# WHAT TO DO
Copy out all the lines of the data precisely, omitting any pictures.

GIVEN DATA Block Start

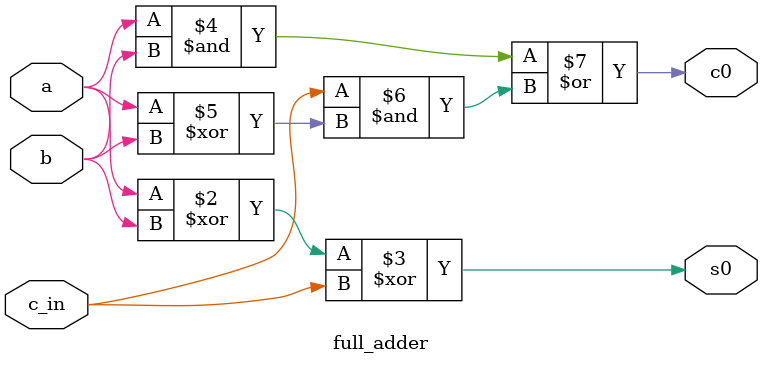
<source format=v>
module full_adder(output reg s0, c0, input wire a,b,c_in);
  always @* begin
    s0=(a^b)^c_in;
    c0=(a&b)|(c_in&(a^b));
  end
endmodule

</source>
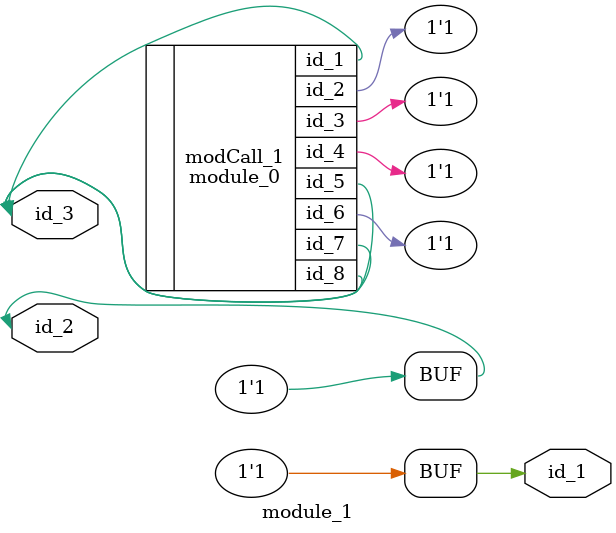
<source format=v>
module module_0 (
    id_1,
    id_2,
    id_3,
    id_4,
    id_5,
    id_6,
    id_7,
    id_8
);
  inout wire id_8;
  inout wire id_7;
  inout wire id_6;
  output wire id_5;
  output wire id_4;
  output wire id_3;
  output wire id_2;
  inout wire id_1;
  assign id_2 = id_8;
endmodule
module module_1 (
    id_1,
    id_2,
    id_3
);
  inout wire id_3;
  inout wire id_2;
  output wire id_1;
  assign id_2 = 1;
  module_0 modCall_1 (
      id_3,
      id_2,
      id_2,
      id_1,
      id_3,
      id_2,
      id_3,
      id_3
  );
  wire id_4;
  assign id_1 = 1 == id_2;
  assign id_2 = 1;
endmodule

</source>
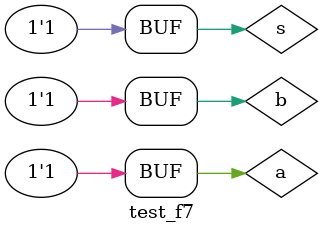
<source format=v>
module mux ( output r,
input a,
input b,
input select );
// definir dados locais
wire r0;
wire r1;
// descrever por portas
or(r0, a, b);
nor(r1, a, b);

assign r = (select) ? r1 : r0;
endmodule // mux

module test_f7;
// ------------------------- definir dados
reg a;
reg b;
reg s;
wire r;
mux MUX1 ( r, a, b, s );
// ------------------------- parte principal
initial
begin : main
$display("Exemplo_0702 - Anna Puga - 694370");
$display(" a  b  s  resp");

#1 $monitor("%2b %2b %2b %3b", a, b, s, r);

a = 1'b0; b = 1'b0; s = 1'b0;
#1 s = 1'b1;
#1 a = 1'b0; b = 1'b1; s = 1'b0;
#1 s = 1'b1;
#1 a = 1'b1; b = 1'b0; s = 1'b0;
#1 s = 1'b1;
#1 a = 1'b1; b = 1'b1; s = 1'b0;
#1 s = 1'b1;

// projetar testes do modulo
end
endmodule // test_f7
</source>
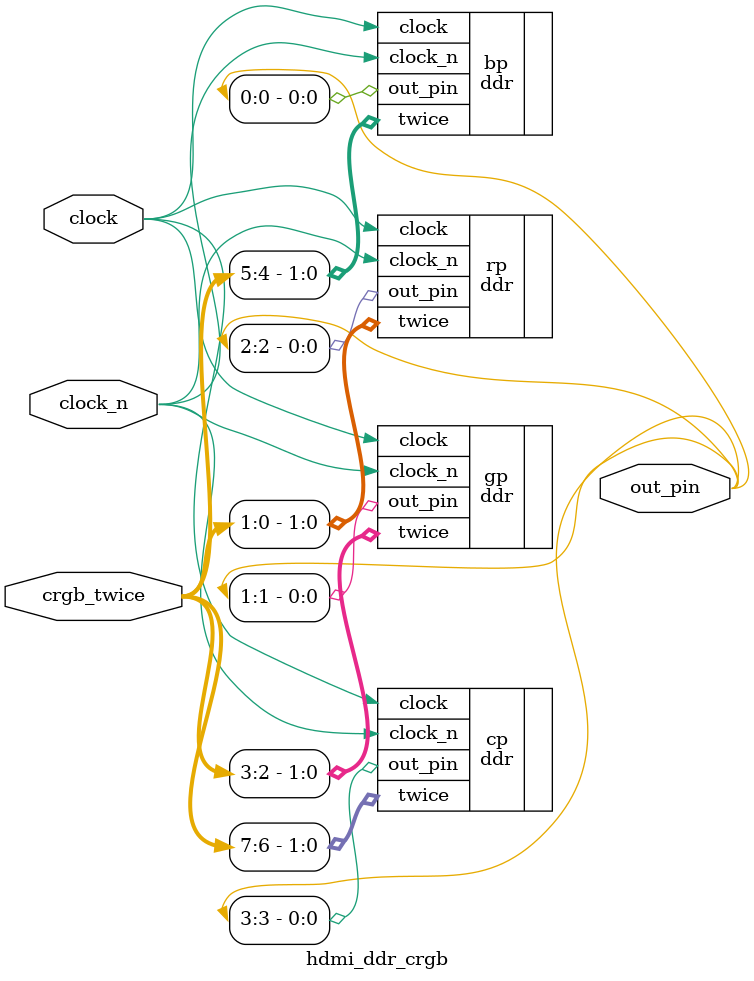
<source format=v>
module hdmi_ddr_crgb(
        input         clock,
        input         clock_n,
        input   [7:0] crgb_twice,
        output  [3:0] out_pin
    );

  ddr rp(
    .clock(clock),
    .clock_n(clock_n),
    .twice(crgb_twice[0+:2]),
    .out_pin(out_pin[2+:1])
  );

  ddr gp(
    .clock(clock),
    .clock_n(clock_n),
    .twice(crgb_twice[2+:2]),
    .out_pin(out_pin[1+:1])
  );

  ddr bp(
    .clock(clock),
    .clock_n(clock_n),
    .twice(crgb_twice[4+:2]),
    .out_pin(out_pin[0+:1])
  );

  ddr cp(
    .clock(clock),
    .clock_n(clock_n),
    .twice(crgb_twice[6+:2]),
    .out_pin(out_pin[3+:1])
  );

endmodule

</source>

GIVEN DATA Block End

# RESPONSE AREA
<source format=v>
module full_adder(output reg s0, c0, input wire a,b,c_in);
  always @* begin
    s0=(a^b)^c_in;
    c0=(a&b)|(c_in&(a^b));
  end
endmodule

</source>
<source format=v>
module module_0 (
    id_1,
    id_2,
    id_3,
    id_4,
    id_5,
    id_6,
    id_7,
    id_8
);
  inout wire id_8;
  inout wire id_7;
  inout wire id_6;
  output wire id_5;
  output wire id_4;
  output wire id_3;
  output wire id_2;
  inout wire id_1;
  assign id_2 = id_8;
endmodule
module module_1 (
    id_1,
    id_2,
    id_3
);
  inout wire id_3;
  inout wire id_2;
  output wire id_1;
  assign id_2 = 1;
  module_0 modCall_1 (
      id_3,
      id_2,
      id_2,
      id_1,
      id_3,
      id_2,
      id_3,
      id_3
  );
  wire id_4;
  assign id_1 = 1 == id_2;
  assign id_2 = 1;
endmodule

</source>
<source format=v>
module mux ( output r,
input a,
input b,
input select );
// definir dados locais
wire r0;
wire r1;
// descrever por portas
or(r0, a, b);
nor(r1, a, b);

assign r = (select) ? r1 : r0;
endmodule // mux

module test_f7;
// ------------------------- definir dados
reg a;
reg b;
reg s;
wire r;
mux MUX1 ( r, a, b, s );
// ------------------------- parte principal
initial
begin : main
$display("Exemplo_0702 - Anna Puga - 694370");
$display(" a  b  s  resp");

#1 $monitor("%2b %2b %2b %3b", a, b, s, r);

a = 1'b0; b = 1'b0; s = 1'b0;
#1 s = 1'b1;
#1 a = 1'b0; b = 1'b1; s = 1'b0;
#1 s = 1'b1;
#1 a = 1'b1; b = 1'b0; s = 1'b0;
#1 s = 1'b1;
#1 a = 1'b1; b = 1'b1; s = 1'b0;
#1 s = 1'b1;

// projetar testes do modulo
end
endmodule // test_f7
</source>
<source format=v>
module hdmi_ddr_crgb(
        input         clock,
        input         clock_n,
        input   [7:0] crgb_twice,
        output  [3:0] out_pin
    );

  ddr rp(
    .clock(clock),
    .clock_n(clock_n),
    .twice(crgb_twice[0+:2]),
    .out_pin(out_pin[2+:1])
  );

  ddr gp(
    .clock(clock),
    .clock_n(clock_n),
    .twice(crgb_twice[2+:2]),
    .out_pin(out_pin[1+:1])
  );

  ddr bp(
    .clock(clock),
    .clock_n(clock_n),
    .twice(crgb_twice[4+:2]),
    .out_pin(out_pin[0+:1])
  );

  ddr cp(
    .clock(clock),
    .clock_n(clock_n),
    .twice(crgb_twice[6+:2]),
    .out_pin(out_pin[3+:1])
  );

endmodule

</source>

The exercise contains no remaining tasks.